## [PROBLEM REQUIREMENTS]
Without pictures, retype the following entries exactly.

[Change listing data]
__________________________________________________

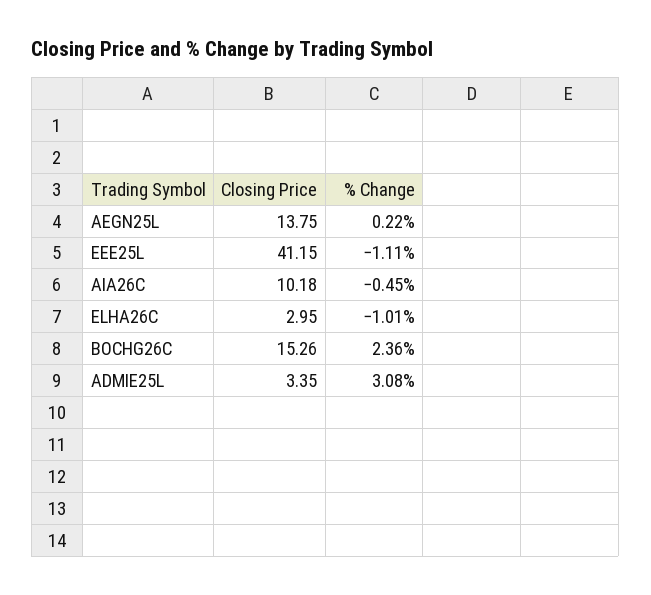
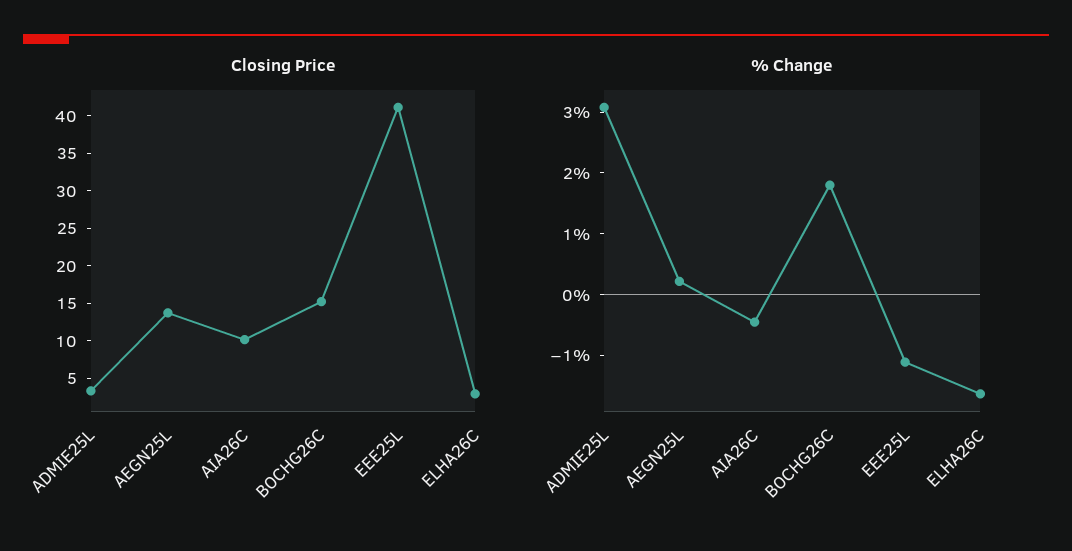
  {
    "Closing Price": {
      "AEGN25L": 13.75,
      "EEE25L": 41.15,
      "AIA26C": 10.18,
      "ELHA26C": 2.95,
      "BOCHG26C": 15.26,
      "ADMIE25L": 3.35
    },
    "% Change": {
      "AEGN25L": 0.22,
      "EEE25L": -1.11,
      "AIA26C": -0.45,
-     "ELHA26C": -1.01,
+     "ELHA26C": -1.6,
-     "BOCHG26C": 2.36,
+     "BOCHG26C": 1.8,
      "ADMIE25L": 3.08
    }
  }

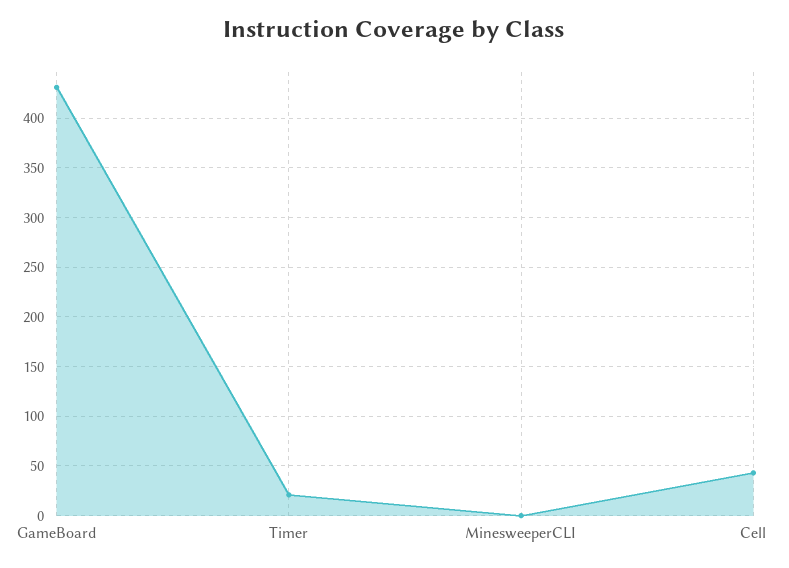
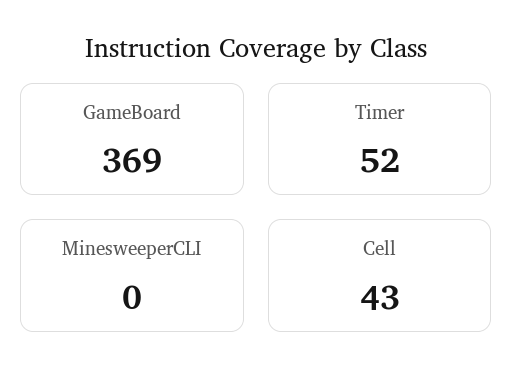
  {
-   "GameBoard": 430,
+   "GameBoard": 369,
-   "Timer": 20,
+   "Timer": 52,
    "MinesweeperCLI": 0,
    "Cell": 43
  }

__________________________________________________

## [OUTPUT BELOW]
  {
    "Closing Price": {
      "AEGN25L": 13.75,
      "EEE25L": 41.15,
      "AIA26C": 10.18,
      "ELHA26C": 2.95,
      "BOCHG26C": 15.26,
      "ADMIE25L": 3.35
    },
    "% Change": {
      "AEGN25L": 0.22,
      "EEE25L": -1.11,
      "AIA26C": -0.45,
-     "ELHA26C": -1.01,
+     "ELHA26C": -1.6,
-     "BOCHG26C": 2.36,
+     "BOCHG26C": 1.8,
      "ADMIE25L": 3.08
    }
  }

  {
-   "GameBoard": 430,
+   "GameBoard": 369,
-   "Timer": 20,
+   "Timer": 52,
    "MinesweeperCLI": 0,
    "Cell": 43
  }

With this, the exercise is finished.